U.N. Secretary-General Kofi Annan, calling the disaster that has displaced 5 million people "an unprecedented global catastrophe and it requires an unprecedented global response," said a half-billion dollars had been pledged so far.

Aid agencies warned a second wave of death from contagious diseases could wash across Indian Ocean areas devastated by Sunday's tsunami.

Workers in south India sprayed streets to ward off cholera.

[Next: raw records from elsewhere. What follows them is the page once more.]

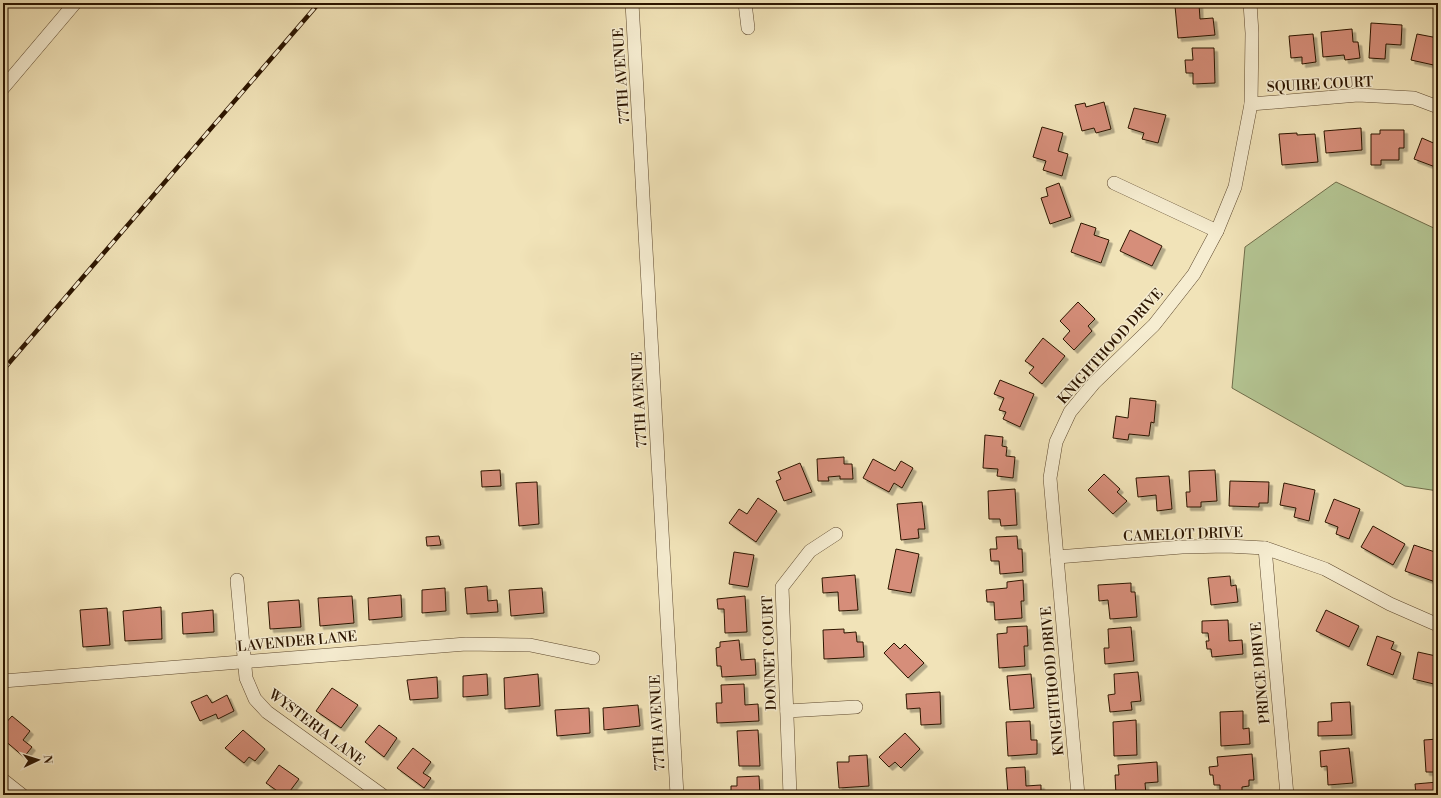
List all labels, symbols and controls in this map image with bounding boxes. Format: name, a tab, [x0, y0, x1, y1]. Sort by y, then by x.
street label: 77TH AVENUE	[610, 27, 634, 125]
street label: SQUIRE COURT	[1266, 73, 1374, 97]
street label: KNIGHTHOOD DRIVE	[1054, 285, 1168, 408]
street label: 77TH AVENUE	[628, 351, 652, 448]
street label: CAMELOT DRIVE	[1123, 524, 1243, 546]
street label: DONNET COURT	[759, 595, 781, 711]
street label: KNIGHTHOOD DRIVE	[1038, 606, 1068, 756]
street label: PRINCE DRIVE	[1248, 621, 1274, 725]
street label: LAVENDER LANE	[236, 628, 358, 656]
street label: 77TH AVENUE	[646, 674, 670, 771]
street label: WYSTERIA LANE	[264, 685, 368, 770]
north arrow	[18, 740, 58, 780]
text: N	[40, 755, 54, 764]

"The worst is yet to come, I am afraid, because of the breakdown of sanitation facilities," said Dr. Robert Edelman, a professor of medicine at the University of Maryland.

Desperate crowds in Indonesia, their faces coverd with masks or handkerchiefs against disease, besieged aid workers delivering food and clamoured for petrol for their vehicles. Aircraft dropped supplies to nearly obliterated towns in Sumatra, an island the size of Florida.

The tragedy that has touched all corners of the globe is ushering in a sombre New Year's Eve. Some 5,000 foreign tourists, mostly Europeans at popular Indian Ocean resorts, are missing and hopes are dimming they will be found alive.

A Red Cross Web site in Geneva to aid anxious relatives locate survivors partially crashed after being overhwhelmed by 650,000 hits in the first 24 hours.

Dozens of aftershocks have unnerved the traumatised survivors after the 9.0 magnitude earthquake, the strongest in 40 years, sent an unprecedented tsunami rolling from Indonesia to Africa.

After one such aftershock on Thursday, the Indian government issued a tsunami alert that sent residents fleeing in panic and halted aid distribution in towns in Tamil Nadu.

Residents in worst-hit Banda Aceh on the Indonesian island of Sumatra bolted from their homes for a second night in a row after aftershocks late Thursday night.

A tragedy of biblical proportions is bringing together the mostly poor countries along the Indian Ocean rim and their rich counterparts in the West.

People across the world opened their hearts and wallets to give millions of dollars to victims, jamming phone lines and web sites and in some cases outpacing their own governments in their generosity.

U.S. President George W. Bush, criticised for a slow reaction to disaster, said he would send a delegation led by Secretary of State Colin Powell to the region on Sunday to assess the need for U.S. assistance.

Bush has pledged $35 million so far. The USS Abraham Lincoln aircraft carrier and a flotilla of ships is steaming to Thailand to set up a base to coordinate aid for the region.

Analysts estimated damages from the disaster at about $14 billion, but that does not include potential losses of business and productivity.

Some are cutting economic growth estimates for the hardest-hit countries. Getting aid to the survivors is the big problem, with many roads washed out, petrol stations not operating and poor coordination among the military, aid groups and governments.

Many villages and resorts from Thailand to Indonesia are now mud-covered rubble, blanketed with the stench of corpses.

Indonesia's Health Ministry said just under 80,000 people had died in the northern Aceh province that was close to the undersea quake, some 28,000 more than previously announced.

Food and medical supplies were stacking up at the airport in the provincial capital Banda Aceh on Friday.

Hundreds of people lined up with Jerry cans at the few working petrol pumps guarded by police with automatic weapons.

"The police are there, otherwise there would be violence," said Zezi Afrizal, 26, a food vendor. "Tell the world we need more fuel."